Records for the task:
|---|
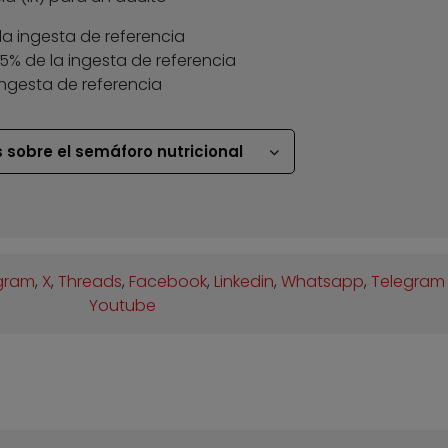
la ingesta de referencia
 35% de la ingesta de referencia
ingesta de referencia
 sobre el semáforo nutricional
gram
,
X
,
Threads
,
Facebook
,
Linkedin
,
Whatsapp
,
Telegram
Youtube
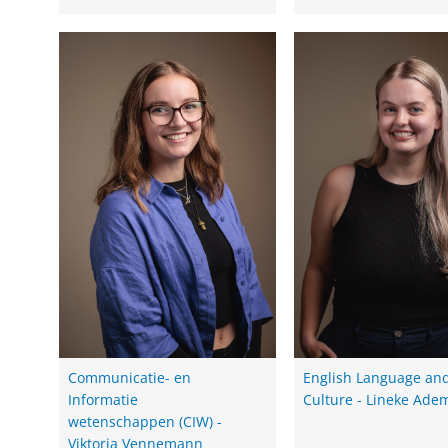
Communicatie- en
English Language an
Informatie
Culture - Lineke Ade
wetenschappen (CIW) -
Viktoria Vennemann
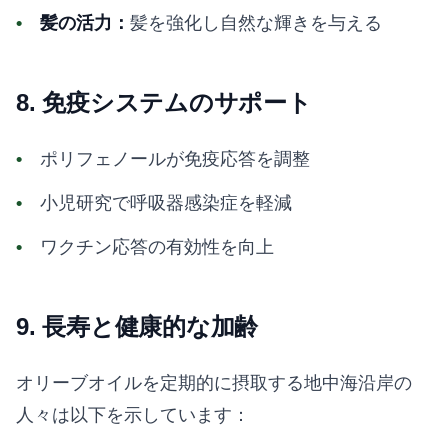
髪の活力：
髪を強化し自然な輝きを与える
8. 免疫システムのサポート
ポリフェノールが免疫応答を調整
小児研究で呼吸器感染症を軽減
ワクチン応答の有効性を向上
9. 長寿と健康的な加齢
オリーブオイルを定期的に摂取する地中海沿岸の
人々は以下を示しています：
|---|
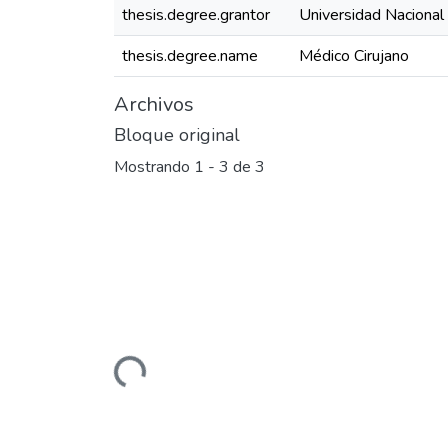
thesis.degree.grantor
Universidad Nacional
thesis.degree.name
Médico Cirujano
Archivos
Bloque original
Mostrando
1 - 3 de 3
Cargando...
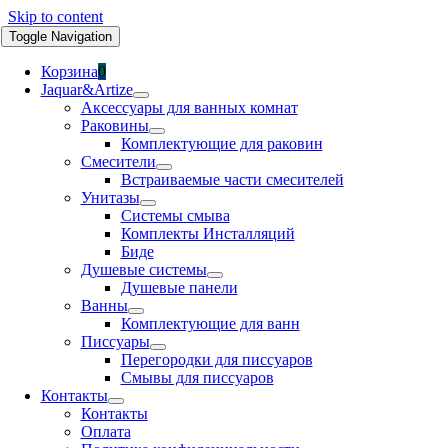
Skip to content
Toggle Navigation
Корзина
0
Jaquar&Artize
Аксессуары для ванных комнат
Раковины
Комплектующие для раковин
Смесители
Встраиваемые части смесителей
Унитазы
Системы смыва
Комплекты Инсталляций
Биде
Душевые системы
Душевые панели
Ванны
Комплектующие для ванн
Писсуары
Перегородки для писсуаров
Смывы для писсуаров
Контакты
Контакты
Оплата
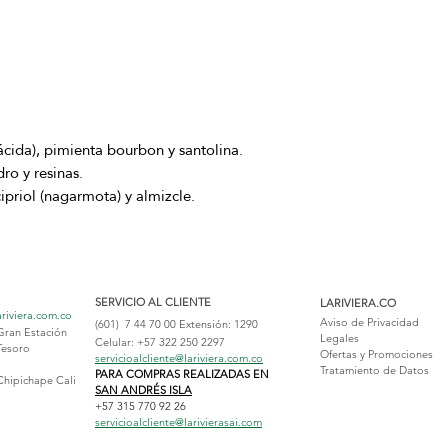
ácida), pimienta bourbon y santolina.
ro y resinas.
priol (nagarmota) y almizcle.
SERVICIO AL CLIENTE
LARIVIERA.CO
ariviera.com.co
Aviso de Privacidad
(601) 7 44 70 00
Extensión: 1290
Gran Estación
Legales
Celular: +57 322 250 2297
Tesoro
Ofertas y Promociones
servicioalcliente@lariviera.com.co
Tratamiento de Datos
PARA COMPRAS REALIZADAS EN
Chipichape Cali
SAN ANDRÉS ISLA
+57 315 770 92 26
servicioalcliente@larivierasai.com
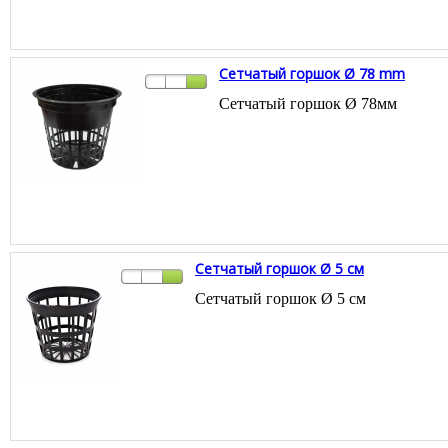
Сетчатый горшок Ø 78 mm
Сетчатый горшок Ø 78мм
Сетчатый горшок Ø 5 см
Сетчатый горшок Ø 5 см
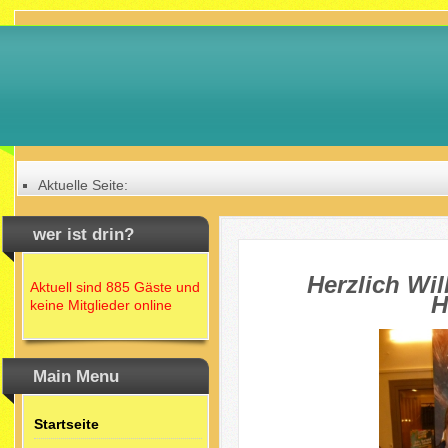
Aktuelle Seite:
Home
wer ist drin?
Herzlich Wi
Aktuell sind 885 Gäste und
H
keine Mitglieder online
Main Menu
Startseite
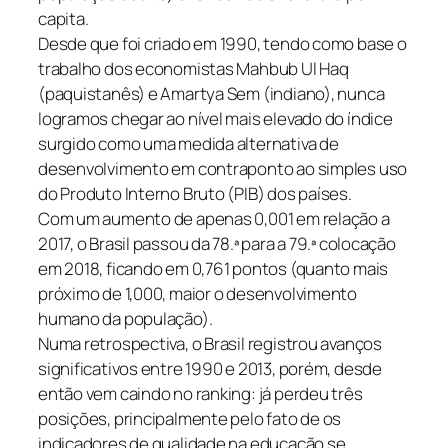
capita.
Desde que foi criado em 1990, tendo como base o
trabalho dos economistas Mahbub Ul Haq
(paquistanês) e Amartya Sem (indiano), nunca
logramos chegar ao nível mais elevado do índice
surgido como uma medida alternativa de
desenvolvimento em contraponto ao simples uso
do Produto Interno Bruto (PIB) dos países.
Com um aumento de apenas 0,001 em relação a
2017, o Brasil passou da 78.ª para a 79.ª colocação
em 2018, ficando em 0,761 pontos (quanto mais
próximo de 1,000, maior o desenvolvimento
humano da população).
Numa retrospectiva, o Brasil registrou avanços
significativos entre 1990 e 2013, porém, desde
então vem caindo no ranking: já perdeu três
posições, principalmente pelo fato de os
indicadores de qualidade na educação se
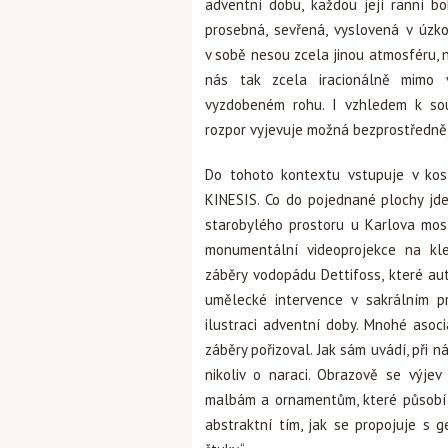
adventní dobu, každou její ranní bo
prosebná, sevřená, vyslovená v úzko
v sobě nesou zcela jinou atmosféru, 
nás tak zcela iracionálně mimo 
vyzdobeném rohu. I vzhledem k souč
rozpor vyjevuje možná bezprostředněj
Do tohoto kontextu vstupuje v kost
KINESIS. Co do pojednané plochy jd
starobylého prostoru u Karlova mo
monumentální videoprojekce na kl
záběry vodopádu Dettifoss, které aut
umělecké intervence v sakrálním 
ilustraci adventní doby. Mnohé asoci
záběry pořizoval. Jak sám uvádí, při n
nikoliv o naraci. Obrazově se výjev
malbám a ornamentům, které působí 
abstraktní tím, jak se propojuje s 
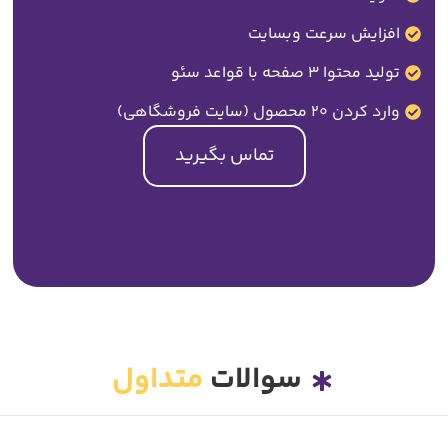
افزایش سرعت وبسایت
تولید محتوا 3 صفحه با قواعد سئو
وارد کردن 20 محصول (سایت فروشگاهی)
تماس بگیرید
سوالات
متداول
|---|
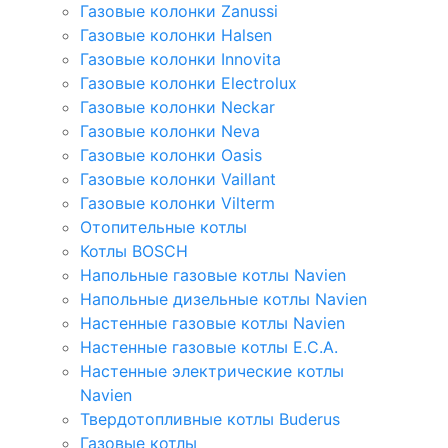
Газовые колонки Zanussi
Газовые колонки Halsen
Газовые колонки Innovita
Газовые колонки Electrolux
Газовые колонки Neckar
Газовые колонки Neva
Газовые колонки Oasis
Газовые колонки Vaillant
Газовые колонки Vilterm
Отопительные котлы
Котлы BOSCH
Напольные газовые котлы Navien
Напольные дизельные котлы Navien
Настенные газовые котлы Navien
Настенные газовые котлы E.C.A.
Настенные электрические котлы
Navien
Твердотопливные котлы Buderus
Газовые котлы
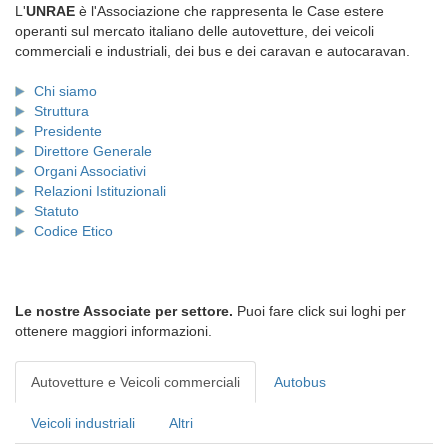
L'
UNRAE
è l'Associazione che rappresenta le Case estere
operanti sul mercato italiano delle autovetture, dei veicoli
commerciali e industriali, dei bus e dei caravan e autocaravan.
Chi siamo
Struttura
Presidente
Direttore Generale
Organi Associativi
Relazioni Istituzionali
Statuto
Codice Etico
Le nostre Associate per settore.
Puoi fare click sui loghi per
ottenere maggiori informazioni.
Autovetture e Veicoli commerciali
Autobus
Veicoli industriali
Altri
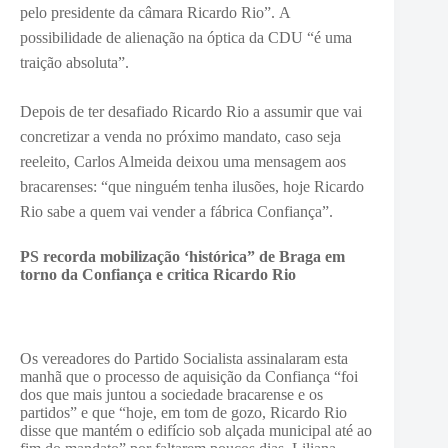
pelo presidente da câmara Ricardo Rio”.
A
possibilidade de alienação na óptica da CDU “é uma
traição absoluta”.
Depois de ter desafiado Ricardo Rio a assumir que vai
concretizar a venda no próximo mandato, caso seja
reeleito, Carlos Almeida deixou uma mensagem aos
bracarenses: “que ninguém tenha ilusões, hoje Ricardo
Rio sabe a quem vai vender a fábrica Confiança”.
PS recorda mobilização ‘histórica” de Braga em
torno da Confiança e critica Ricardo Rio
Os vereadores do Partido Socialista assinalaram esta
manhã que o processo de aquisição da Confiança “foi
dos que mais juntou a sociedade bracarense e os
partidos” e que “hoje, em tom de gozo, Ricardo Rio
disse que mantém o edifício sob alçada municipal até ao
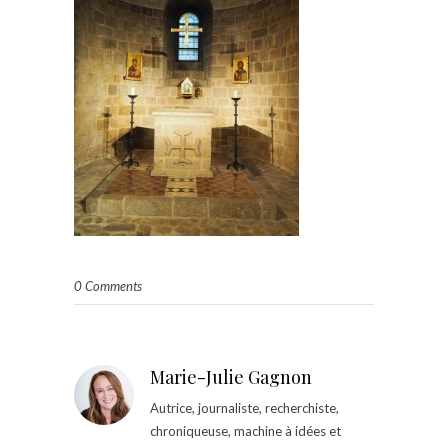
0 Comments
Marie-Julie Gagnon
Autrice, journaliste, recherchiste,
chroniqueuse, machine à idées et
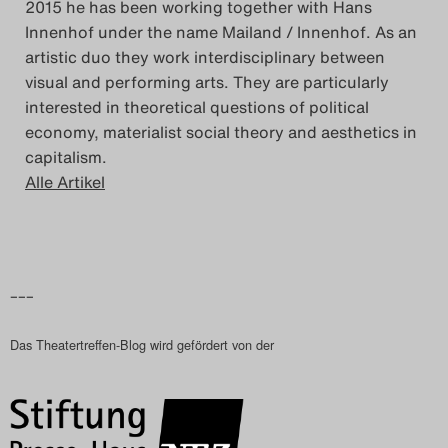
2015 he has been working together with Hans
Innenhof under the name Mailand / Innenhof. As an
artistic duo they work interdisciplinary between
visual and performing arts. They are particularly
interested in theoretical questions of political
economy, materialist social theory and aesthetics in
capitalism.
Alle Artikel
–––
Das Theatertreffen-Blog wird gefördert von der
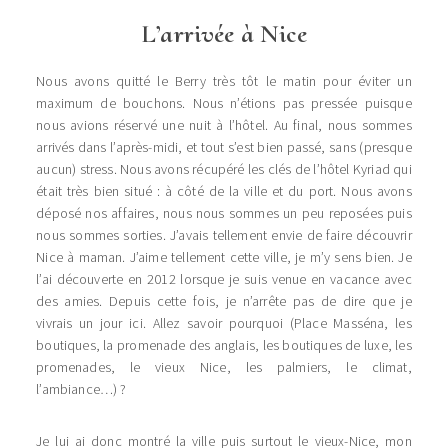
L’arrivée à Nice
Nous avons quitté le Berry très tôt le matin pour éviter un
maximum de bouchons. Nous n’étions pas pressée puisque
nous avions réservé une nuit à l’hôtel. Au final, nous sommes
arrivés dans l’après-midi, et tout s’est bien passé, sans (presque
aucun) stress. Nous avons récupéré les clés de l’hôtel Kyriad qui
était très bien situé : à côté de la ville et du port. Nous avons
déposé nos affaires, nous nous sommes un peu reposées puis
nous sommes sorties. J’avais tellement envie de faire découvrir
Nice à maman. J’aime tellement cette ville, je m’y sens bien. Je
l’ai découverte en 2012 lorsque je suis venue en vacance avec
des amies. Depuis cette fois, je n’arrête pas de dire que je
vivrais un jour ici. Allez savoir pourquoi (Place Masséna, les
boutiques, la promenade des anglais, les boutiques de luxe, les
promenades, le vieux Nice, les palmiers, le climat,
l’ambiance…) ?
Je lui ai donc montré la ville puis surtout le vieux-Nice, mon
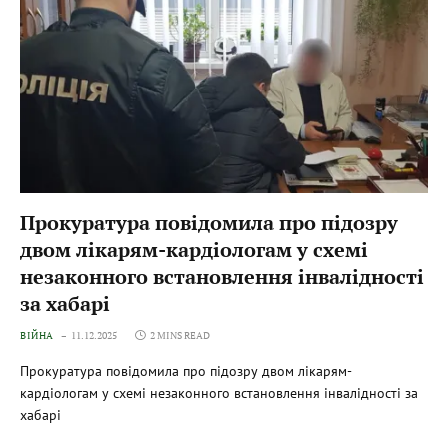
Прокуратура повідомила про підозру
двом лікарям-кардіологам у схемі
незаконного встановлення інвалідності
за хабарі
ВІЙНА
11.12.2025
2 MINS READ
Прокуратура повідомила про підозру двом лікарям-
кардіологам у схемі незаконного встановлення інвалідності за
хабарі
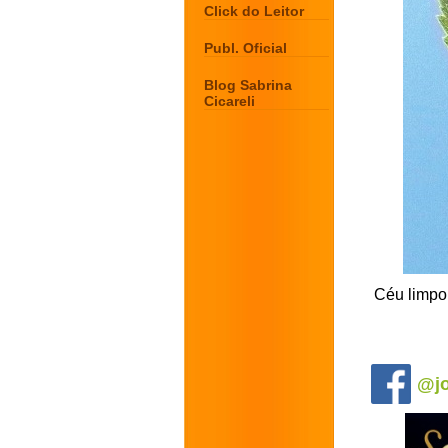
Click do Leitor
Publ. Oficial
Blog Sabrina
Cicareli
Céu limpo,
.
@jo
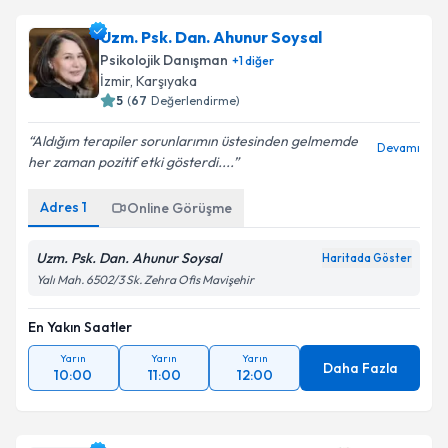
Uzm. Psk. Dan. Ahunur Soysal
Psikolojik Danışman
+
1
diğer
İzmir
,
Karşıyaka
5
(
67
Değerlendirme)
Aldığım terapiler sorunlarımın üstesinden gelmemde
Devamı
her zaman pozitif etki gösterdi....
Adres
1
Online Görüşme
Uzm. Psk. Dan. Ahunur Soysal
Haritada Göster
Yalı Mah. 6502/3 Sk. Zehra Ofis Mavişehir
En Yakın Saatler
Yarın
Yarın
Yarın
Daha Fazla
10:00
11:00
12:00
|---|
Exercise goal: Search the entries for the string "Ricardo" and return each line where it turns up.

Solution to this task:
pelo presidente da câmara Ricardo Rio”.
Depois de ter desafiado Ricardo Rio a assumir que vai
bracarenses: “que ninguém tenha ilusões, hoje Ricardo
torno da Confiança e critica Ricardo Rio
partidos” e que “hoje, em tom de gozo, Ricardo Rio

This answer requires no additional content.